In low-level languages, you control parts of memory which is dangerous in some ways but it can be optimized that’s why a language like C is extremely fast and memory efficient. Garbage collection in JavaScript is controlled through an algorithm called Mark and Sweep in which all the objects without reference get deleted from memory.

  1. Mark: This marks objects that still have references.

  2. Sweep: This scan all objects in memory and removes all the ones that are not marked.

Memory leaks
When systems cannot manage their memory allocation it is said to be a memory leak and it is treated as a bug that results in reduced performance and failure, and somehow it is a memory that is not returned to the operating system or the pool of free memory. The main cause for memory leaks in garbage-collected languages is unwanted references. The most common types of memory leaks can be divided into:

  1. Global variables: JavaScript global variables are not garbage collected since they are referenced by the root node and it results to occupy the application as long as it runs.

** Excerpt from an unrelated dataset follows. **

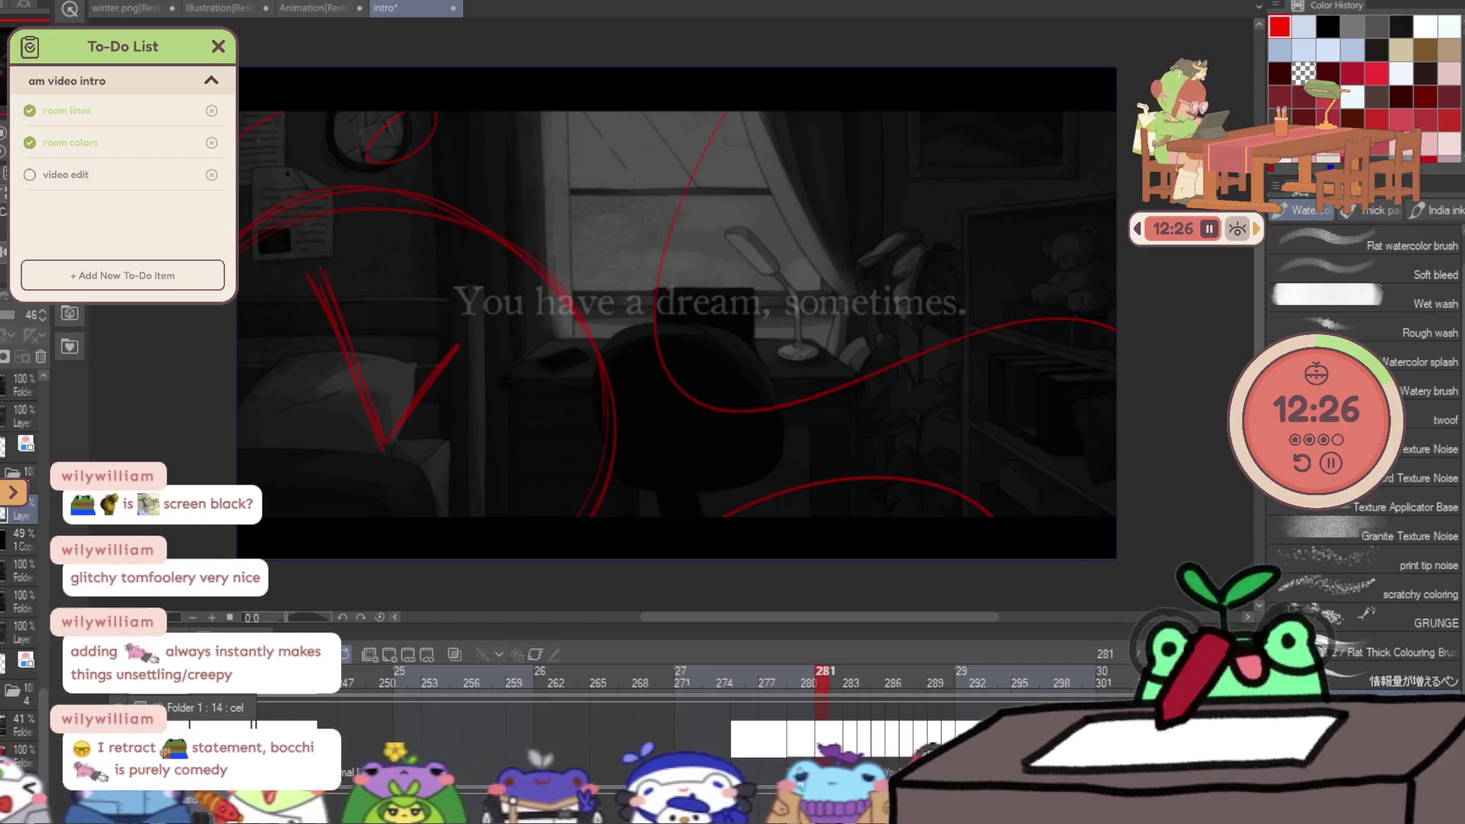
pyautogui.press('p')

  2. Event listeners: event listeners can cause memory leaks when heavy object references are kept in their callbacks without proper handling and it occurs more in single-page applications.

  3. setIntervals: every time you call a function which setInterval can be executed s in a dedicated amount of time, a new stack frame is being added to the heap and because of setIntervals keep running unless you stop, it can result in memory leaks.

JavaScript runtime
As we have already mentioned JavaScript is a single-threaded language and it has only stack and heap hence if another program wants to execute it has to wait until the previous program is done with its execution which results in slow working and this is where JavaScript runtime comes in. web browsers working in the background while synchronous JavaScript code is running and web browsers use something called web APIs to communicate with JS engine.

Browsers use low-level languages like C/C++ to perform the operations in the background and these APIs are called web APIs. they are what we called asynchronous which means we can instruct them to do something in the background and return data when done.

Call back queue
It is a FIFO data structure that your asynchronous code gets pushed to and waits for the execution.

Event loop

It is running continuously that looks at the call stack and call back queue, if the call stack is empty it pushes the first callback function of the call back queue to the call stack.